What the task asks = Among these records, which lines include "Chronical"? Copy them out.

Exercise materials =
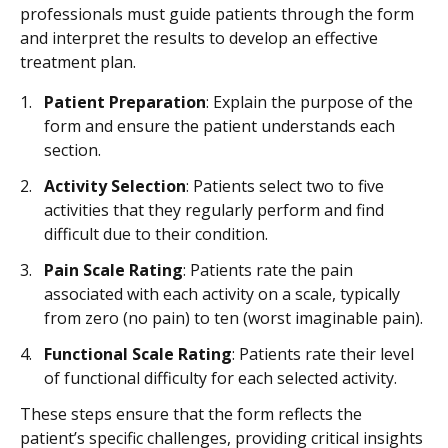
professionals must guide patients through the form
and interpret the results to develop an effective
treatment plan.
Patient Preparation
: Explain the purpose of the
form and ensure the patient understands each
section.
Activity Selection
: Patients select two to five
activities that they regularly perform and find
difficult due to their condition.
Pain Scale Rating
: Patients rate the pain
associated with each activity on a scale, typically
from zero (no pain) to ten (worst imaginable pain).
Functional Scale Rating
: Patients rate their level
of functional difficulty for each selected activity.
These steps ensure that the form reflects the
patient’s specific challenges, providing critical insights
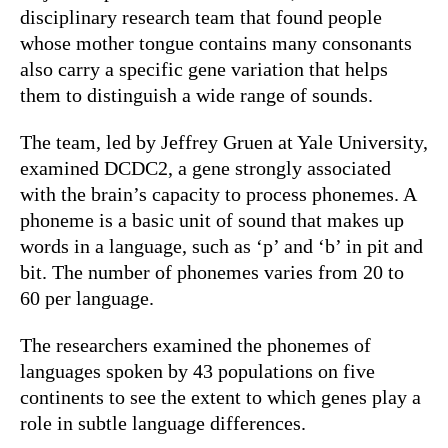
disciplinary research team that found people
whose mother tongue contains many consonants
also carry a specific gene variation that helps
them to distinguish a wide range of sounds.
The team, led by Jeffrey Gruen at Yale University,
examined DCDC2, a gene strongly associated
with the brain’s capacity to process phonemes. A
phoneme is a basic unit of sound that makes up
words in a language, such as ‘p’ and ‘b’ in pit and
bit. The number of phonemes varies from 20 to
60 per language.
The researchers examined the phonemes of
languages spoken by 43 populations on five
continents to see the extent to which genes play a
role in subtle language differences.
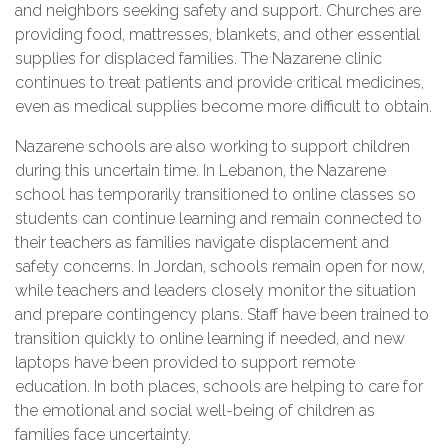
and neighbors seeking safety and support. Churches are
providing food, mattresses, blankets, and other essential
supplies for displaced families. The Nazarene clinic
continues to treat patients and provide critical medicines,
even as medical supplies become more difficult to obtain.
Nazarene schools are also working to support children
during this uncertain time. In Lebanon, the Nazarene
school has temporarily transitioned to online classes so
students can continue learning and remain connected to
their teachers as families navigate displacement and
safety concerns. In Jordan, schools remain open for now,
while teachers and leaders closely monitor the situation
and prepare contingency plans. Staff have been trained to
transition quickly to online learning if needed, and new
laptops have been provided to support remote
education. In both places, schools are helping to care for
the emotional and social well-being of children as
families face uncertainty.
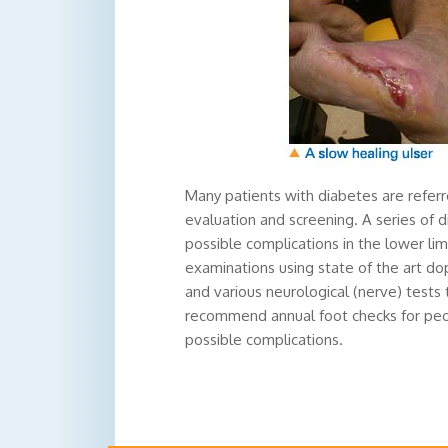
Many patients with diabetes are refer
evaluation and screening. A series of 
possible complications in the lower li
examinations using state of the art dop
and various neurological (nerve) tests
recommend annual foot checks for peop
possible complications.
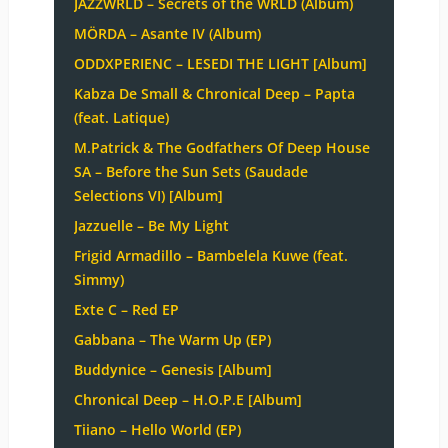
JAZZWRLD – Secrets of the WRLD (Album)
MÖRDA – Asante IV (Album)
ODDXPERIENC – LESEDI THE LIGHT [Album]
Kabza De Small & Chronical Deep – Papta
(feat. Latique)
M.Patrick & The Godfathers Of Deep House
SA – Before the Sun Sets (Saudade
Selections VI) [Album]
Jazzuelle – Be My Light
Frigid Armadillo – Bambelela Kuwe (feat.
Simmy)
Exte C – Red EP
Gabbana – The Warm Up (EP)
Buddynice – Genesis [Album]
Chronical Deep – H.O.P.E [Album]
Tiiano – Hello World (EP)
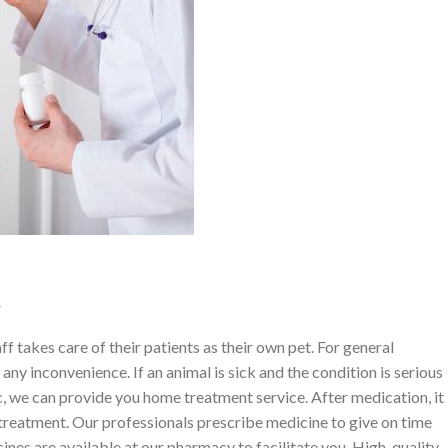
e
f takes care of their patients as their own pet. For general
any inconvenience. If an animal is sick and the condition is serious
ic, we can provide you home treatment service. After medication, it
 treatment. Our professionals prescribe medicine to give on time
cines are available at our pharmacy to facilitate you. High-quality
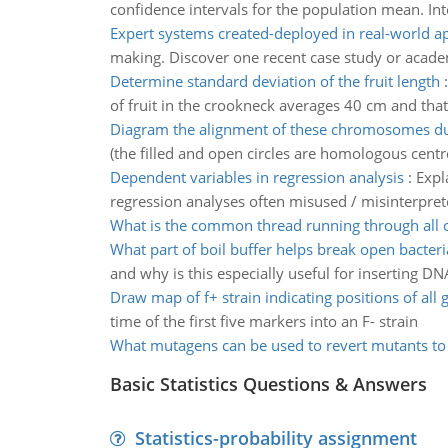
confidence intervals for the population mean. Int
Expert systems created-deployed in real-world ap
making. Discover one recent case study or academ
Determine standard deviation of the fruit length
of fruit in the crookneck averages 40 cm and that
Diagram the alignment of these chromosomes du
(the filled and open circles are homologous cen
Dependent variables in regression analysis
:
Expl
regression analyses often misused / misinterpret
What is the common thread running through all o
What part of boil buffer helps break open bacteria
and why is this especially useful for inserting 
Draw map of f+ strain indicating positions of all 
time of the first five markers into an F- strain
What mutagens can be used to revert mutants to 
Basic Statistics Questions & Answers
Statistics-probability assignment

Result for this task =
Kabza De Small & Chronical Deep – Papta
Chronical Deep – H.O.P.E [Album]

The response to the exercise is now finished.